#### Document excerpt:
Bonnie Miller, M.D., senior associate dean for Health Affairs at Vanderbilt University School of Medicine, offered some sound advice to the class of 2015 during last week’s commencement ceremony.
“You will need to cultivate mental flexibility, and analyze problems from many angles and make decisions from perspectives other than your own,” Miller told the graduates.
“Admit when you are wrong. Be pragmatic. Resist dogma and ban rigid ideology. Embrace creativity and be willing to adapt.
“Ongoing, relentless change will shape your careers, and that’s a good thing because you must always strive to be better,” she said. “We all must continually grow and innovate so that the best well-care and sick-care is understood and accessible and affordable to everyone.”
For Tyler Davis the message was one that he feels was at the center of his four years as a medical student.
Davis, who will begin his residency in Emergency Medicine at the San Antonio Military Medical Center, knows he is prepared for his next phase of life thanks to Vanderbilt.
“I really have to credit Vanderbilt with my work hard mentality,” he said. “All of us students are in the same boat. We have such a sense of community. And our faculty really pushes us to work hard, but it is all with the intention of striving for excellence.

#### Exercise data:
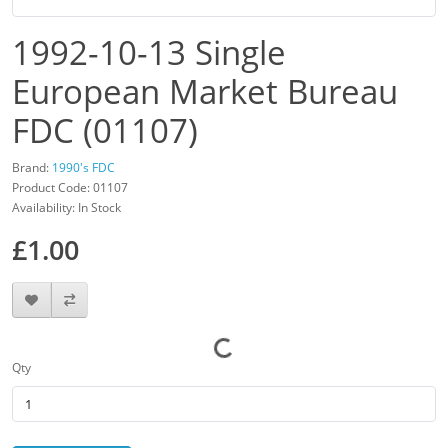
1992-10-13 Single
European Market Bureau
FDC (01107)
Brand:
1990's FDC
Product Code: 01107
Availability: In Stock
£1.00
Qty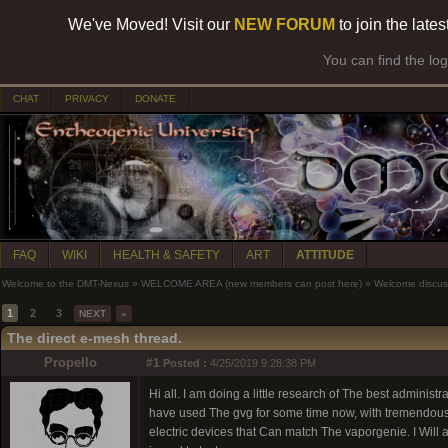
We've Moved! Visit our
NEW FORUM
to join the late
You can find the lo
CHAT
PRIVACY
DONATE
FAQ
WIKI
HEALTH & SAFETY
ART
ATTITUDE
Welcome to the DMT-Nexus
»
WELCOME AREA (new members can post here)
»
Welcome discus
1
2
3
NEXT
»
The direct e-mesh thread.
Propello
#1
Posted :
4/25/2019 9:28:38 PM
Hi all. I am doing a little research of The best adminis
have used The gvg for some time now, with tremendous s
electric devices that Can match The vaporgenie. I Will al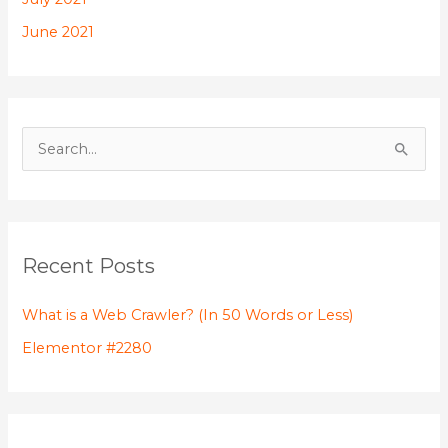
f
June 2021
o
r
:
S
e
a
r
Recent Posts
c
h
What is a Web Crawler? (In 50 Words or Less)
f
Elementor #2280
o
r
: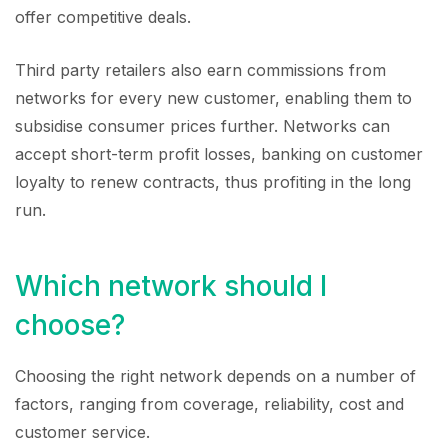
offer competitive deals.
Third party retailers also earn commissions from
networks for every new customer, enabling them to
subsidise consumer prices further. Networks can
accept short-term profit losses, banking on customer
loyalty to renew contracts, thus profiting in the long
run.
Which network should I
choose?
Choosing the right network depends on a number of
factors, ranging from coverage, reliability, cost and
customer service.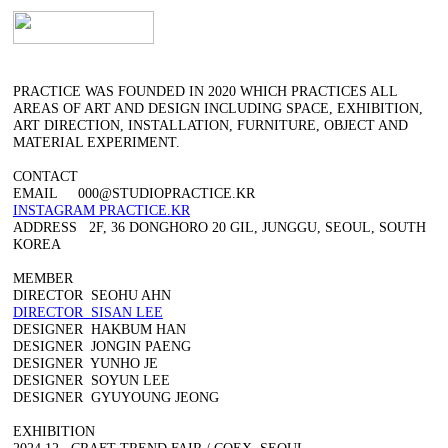
︎
PRACTICE WAS FOUNDED IN 2020 WHICH PRACTICES ALL
AREAS OF ART AND DESIGN INCLUDING SPACE, EXHIBITION,
ART DIRECTION, INSTALLATION, FURNITURE, OBJECT AND
MATERIAL EXPERIMENT.
CONTACT
EMAIL 000@STUDIOPRACTICE.KR
INSTAGRAM PRACTICE.KR
ADDRESS 2F, 36 DONGHORO 20 GIL, JUNGGU, SEOUL, SOUTH
KOREA
MEMBER
DIRECTOR SEOHU AHN
DIRECTOR SISAN LEE
DESIGNER HAKBUM HAN
DESIGNER JONGIN PAENG
DESIGNER YUNHO JE
DESIGNER SOYUN LEE
DESIGNER GYUYOUNG JEONG
EXHIBITION
2024.12. CRAFT TREND FAIR / COEX, SEOUL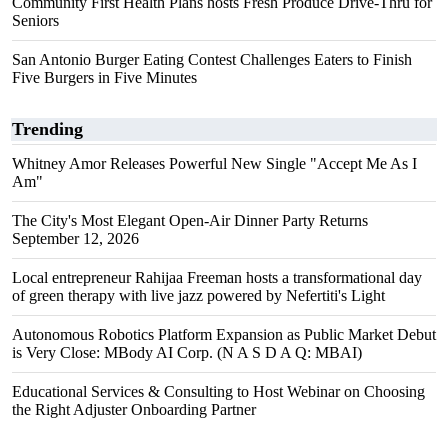
Community First Health Plans hosts Fresh Produce Drive-Thru for
Seniors
San Antonio Burger Eating Contest Challenges Eaters to Finish
Five Burgers in Five Minutes
Trending
Whitney Amor Releases Powerful New Single "Accept Me As I
Am"
The City's Most Elegant Open-Air Dinner Party Returns
September 12, 2026
Local entrepreneur Rahijaa Freeman hosts a transformational day
of green therapy with live jazz powered by Nefertiti's Light
Autonomous Robotics Platform Expansion as Public Market Debut
is Very Close: MBody AI Corp. (N A S D A Q: MBAI)
Educational Services & Consulting to Host Webinar on Choosing
the Right Adjuster Onboarding Partner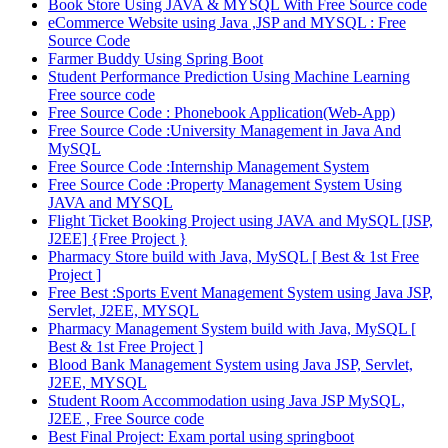
Book Store Using JAVA & MYSQL With Free Source code
eCommerce Website using Java ,JSP and MYSQL : Free
Source Code
Farmer Buddy Using Spring Boot
Student Performance Prediction Using Machine Learning
Free source code
Free Source Code : Phonebook Application(Web-App)
Free Source Code :University Management in Java And
MySQL
Free Source Code :Internship Management System
Free Source Code :Property Management System Using
JAVA and MYSQL
Flight Ticket Booking Project using JAVA and MySQL [JSP,
J2EE] {Free Project }
Pharmacy Store build with Java, MySQL [ Best & 1st Free
Project ]
Free Best :Sports Event Management System using Java JSP,
Servlet, J2EE, MYSQL
Pharmacy Management System build with Java, MySQL [
Best & 1st Free Project ]
Blood Bank Management System using Java JSP, Servlet,
J2EE, MYSQL
Student Room Accommodation using Java JSP MySQL,
J2EE , Free Source code
Best Final Project: Exam portal using springboot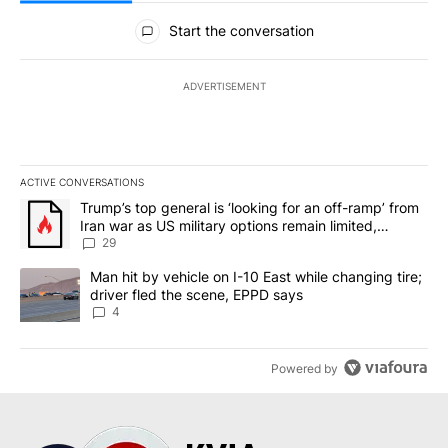
All Comments
Start the conversation
ADVERTISEMENT
ACTIVE CONVERSATIONS
The following is a list of the most commented articles in the last 7
A trending article titled "Trump’s top general is ‘looking for an o
Trump’s top general is ‘looking for an off-ramp’ from
Iran war as US military options remain limited,
sources say
29
A trending article titled "Man hit by vehicle on I-10 East while c
Man hit by vehicle on I-10 East while changing tire;
driver fled the scene, EPPD says
4
Powered by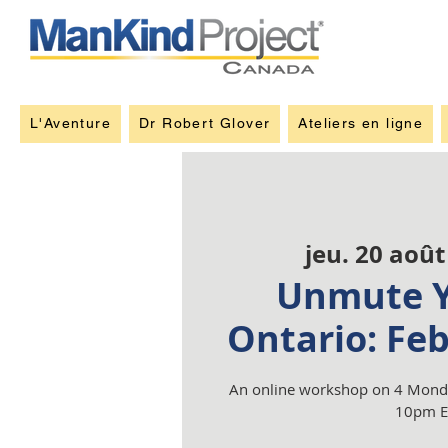
L'Aventure
Dr Robert Glover
Ateliers en ligne
jeu. 20 août
Unmute Y
Ontario: Fe
An online workshop on 4 Monda
10pm E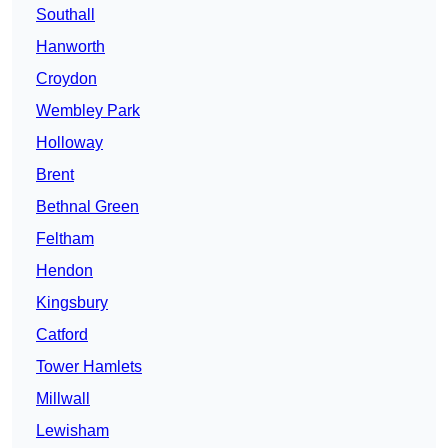
Southall
Hanworth
Croydon
Wembley Park
Holloway
Brent
Bethnal Green
Feltham
Hendon
Kingsbury
Catford
Tower Hamlets
Millwall
Lewisham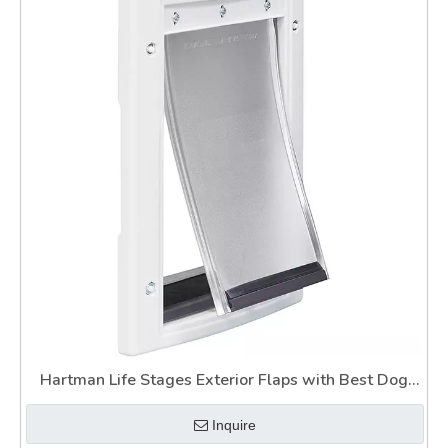
Hartman Life Stages Exterior Flaps with Best Dog
Door for Slider
Inquire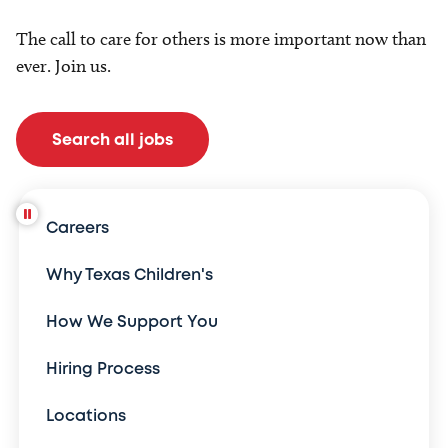
The call to care for others is more important now than
ever. Join us.
Search all jobs
Careers
Why Texas Children's
How We Support You
Hiring Process
Locations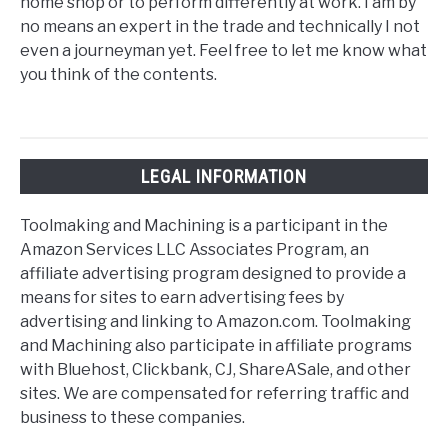
home shop or to perform differently at work. I am by
no means an expert in the trade and technically I not
even a journeyman yet. Feel free to let me know what
you think of the contents.
LEGAL INFORMATION
Toolmaking and Machining is a participant in the
Amazon Services LLC Associates Program, an
affiliate advertising program designed to provide a
means for sites to earn advertising fees by
advertising and linking to Amazon.com. Toolmaking
and Machining also participate in affiliate programs
with Bluehost, Clickbank, CJ, ShareASale, and other
sites. We are compensated for referring traffic and
business to these companies.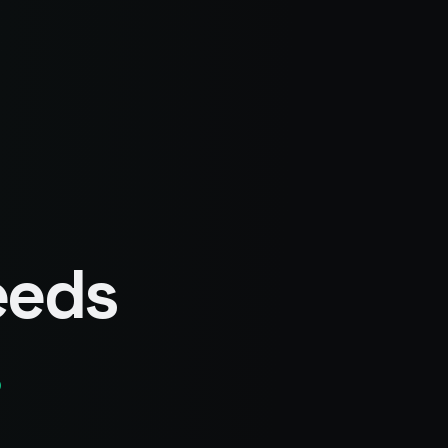
eeds
.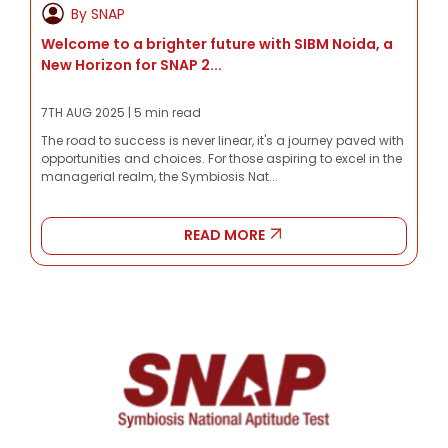
By SNAP
Welcome to a brighter future with SIBM Noida, a
New Horizon for SNAP 2...
7TH AUG 2025 | 5 min read
The road to success is never linear, it's a journey paved with
opportunities and choices. For those aspiring to excel in the
managerial realm, the Symbiosis Nat...
READ MORE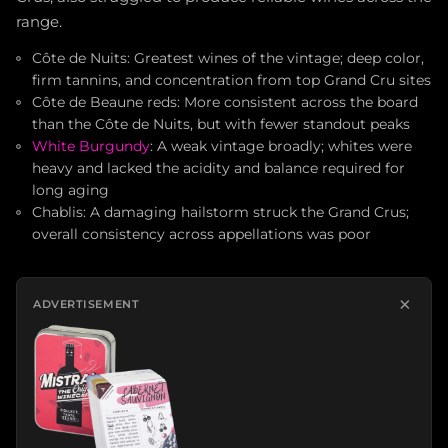
range.
Côte de Nuits: Greatest wines of the vintage; deep color,
firm tannins, and concentration from top Grand Cru sites
Côte de Beaune reds: More consistent across the board
than the Côte de Nuits, but with fewer standout peaks
White Burgundy
: A weak vintage broadly; whites were
heavy and lacked the acidity and balance required for
long aging
Chablis: A damaging hailstorm struck the Grand Crus;
overall consistency across appellations was poor
×
ADVERTISEMENT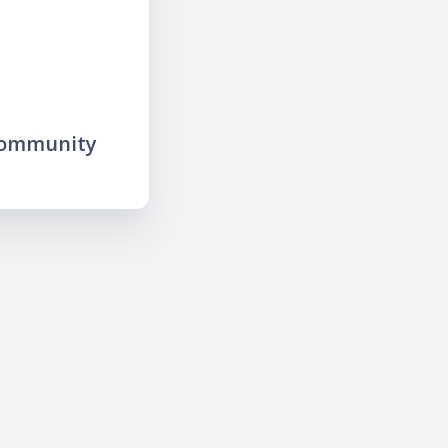
community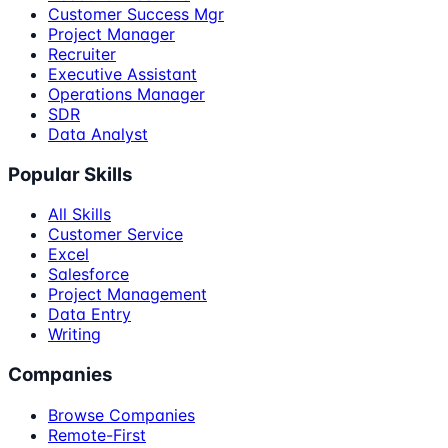
Customer Success Mgr
Project Manager
Recruiter
Executive Assistant
Operations Manager
SDR
Data Analyst
Popular Skills
All Skills
Customer Service
Excel
Salesforce
Project Management
Data Entry
Writing
Companies
Browse Companies
Remote-First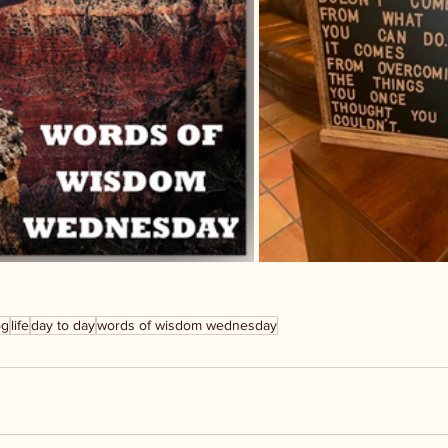
og
life
day to day
words of wisdom wednesday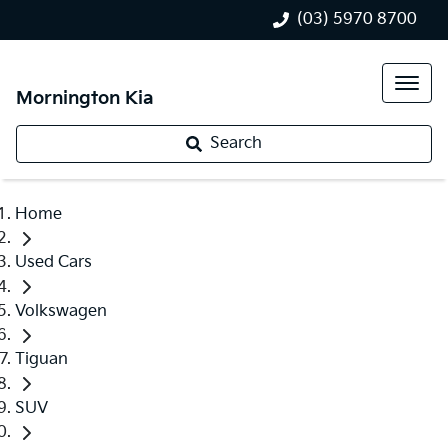
(03) 5970 8700
Mornington Kia
Search
Home
Used Cars
Volkswagen
Tiguan
SUV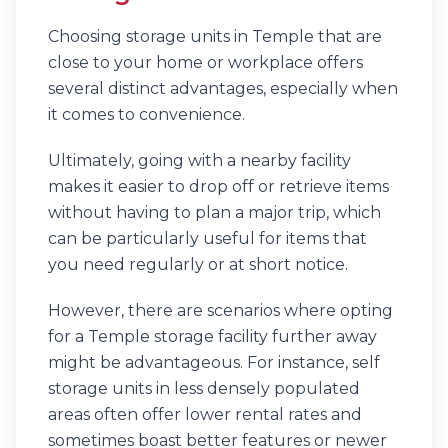
Choosing storage units in Temple that are
close to your home or workplace offers
several distinct advantages, especially when
it comes to convenience.
Ultimately, going with a nearby facility
makes it easier to drop off or retrieve items
without having to plan a major trip, which
can be particularly useful for items that
you need regularly or at short notice.
However, there are scenarios where opting
for a Temple storage facility further away
might be advantageous. For instance, self
storage units in less densely populated
areas often offer lower rental rates and
sometimes boast better features or newer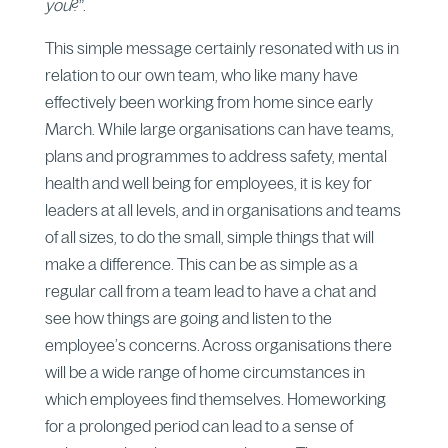
you
?”.
This simple message certainly resonated with us in
relation to our own team, who like many have
effectively been working from home since early
March. While large organisations can have teams,
plans and programmes to address safety, mental
health and well being for employees, it is key for
leaders at all levels, and in organisations and teams
of all sizes, to do the small, simple things that will
make a difference. This can be as simple as a
regular call from a team lead to have a chat and
see how things are going and listen to the
employee’s concerns. Across organisations there
will be a wide range of home circumstances in
which employees find themselves. Homeworking
for a prolonged period can lead to a sense of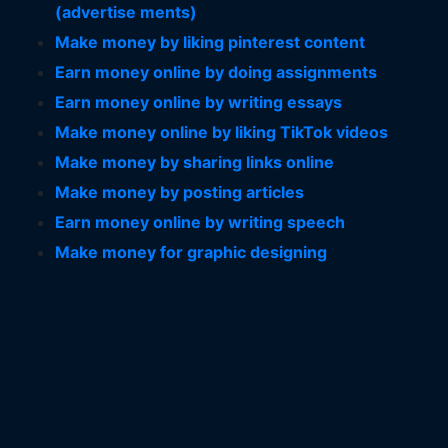
(advertise ments)
Make money by liking pinterest content
Earn money online by doing assignments
Earn money online by writing essays
Make money online by liking TikTok videos
Make money by sharing links online
Make money by posting articles
Earn money online by writing speech
Make money for graphic designing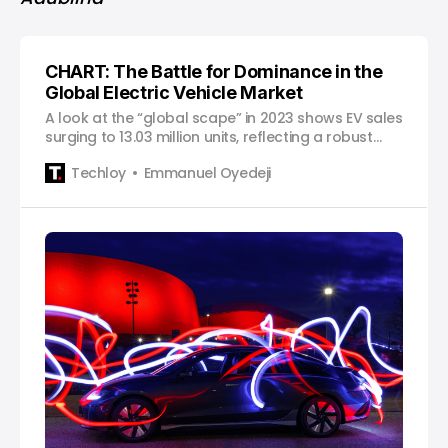
CHART: The Battle for Dominance in the
Global Electric Vehicle Market
A look at the “global scape” in 2023 shows EV sales
surging to 13.03 million units, reflecting a robust
growth rate of 29.8%. Although impressive, this
Techloy
Emmanuel Oyedeji
growth marks a notable deceleration from the
staggering 54.2% surge seen in 2022.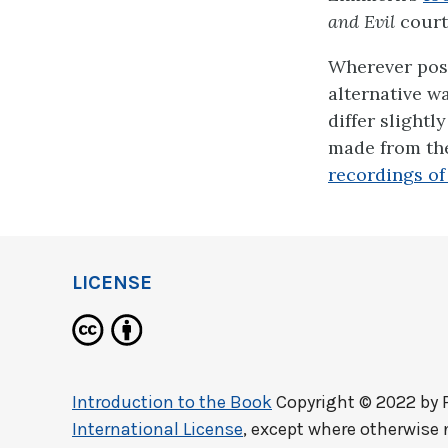
and Evil
court
Wherever poss
alternative w
differ slightl
made from the
recordings of t
LICENSE
Introduction to the Book
Copyright © 2022 by
International License
, except where otherwise 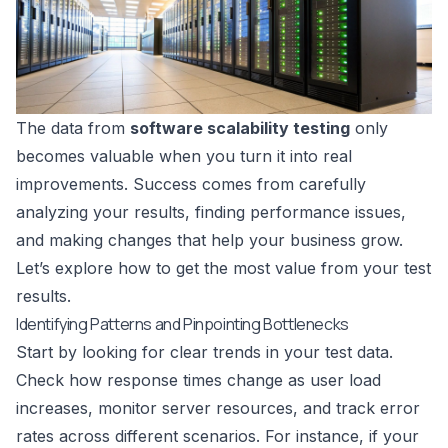
The data from
software scalability testing
only
becomes valuable when you turn it into real
improvements. Success comes from carefully
analyzing your results, finding performance issues,
and making changes that help your business grow.
Let’s explore how to get the most value from your test
results.
Identifying Patterns and Pinpointing Bottlenecks
Start by looking for clear trends in your test data.
Check how response times change as user load
increases, monitor server resources, and track error
rates across different scenarios. For instance, if your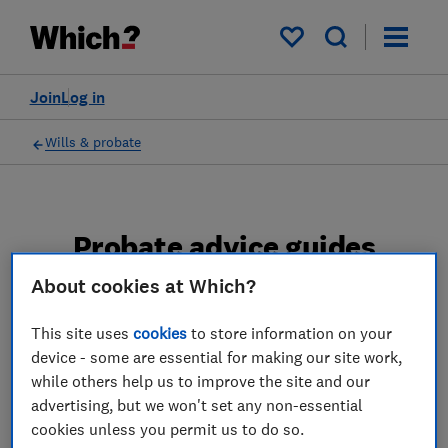
My saved items
Join
Log in
Wills & probate
Probate advice guides
About cookies at Which?
Learn about the entire probate process, from
obtaining a Grant of probate to key tasks in
This site uses
cookies
to store information on your
estate administration and the pros and cons
device - some are essential for making our site work,
of using a probate solicitor.
while others help us to improve the site and our
advertising, but we won't set any non-essential
2 articles
cookies unless you permit us to do so.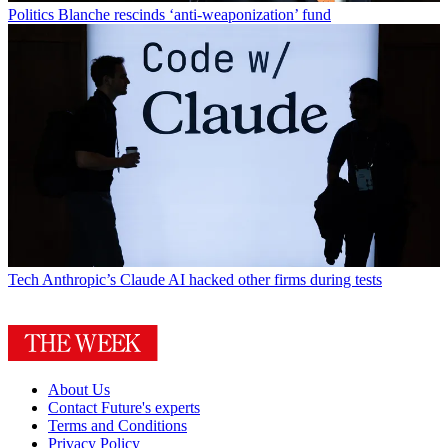
Politics
Blanche rescinds ‘anti-weaponization’ fund
Tech
Anthropic’s Claude AI hacked other firms during tests
About Us
Contact Future's experts
Terms and Conditions
Privacy Policy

#### Tasks for this exercise:
[1] Based on the commencement article, is each statement true? Answer yes or no and quote the words of the article that decide it.
(a) Bonnie Miller is senior associate dean for Health Affairs at Vanderbilt University School of Medicine.
(b) Tyler Davis will begin a residency in Surgery.
(c) Miller urged the graduates to embrace dogma.
[2] Answer these questions from the commencement article, each on its own line.
(a) Which class did Miller address at the ceremony?
(b) Where will Davis begin his residency?
(c) How many years did Davis spend as a medical student?
[3] Copy the passage of the commencement article starting with "Bonnie Miller, M.D., senior" and going on through "week’s commencement ceremony.", substituting "graduation" for "commencement".
The records come from a different source than the commencement article.

#### Results of the tasks:
[1]
(a) Yes: "Bonnie Miller, M.D., senior associate dean for Health Affairs at Vanderbilt University School of Medicine"
(b) No: "will begin his residency in Emergency Medicine at the San Antonio Military Medical Center"
(c) No: "Resist dogma and ban rigid ideology."

[2]
(a) The class of 2015
(b) The San Antonio Military Medical Center
(c) Four

[3]
Bonnie Miller, M.D., senior associate dean for Health Affairs at Vanderbilt University School of Medicine, offered some sound advice to the class of 2015 during last week’s graduation ceremony.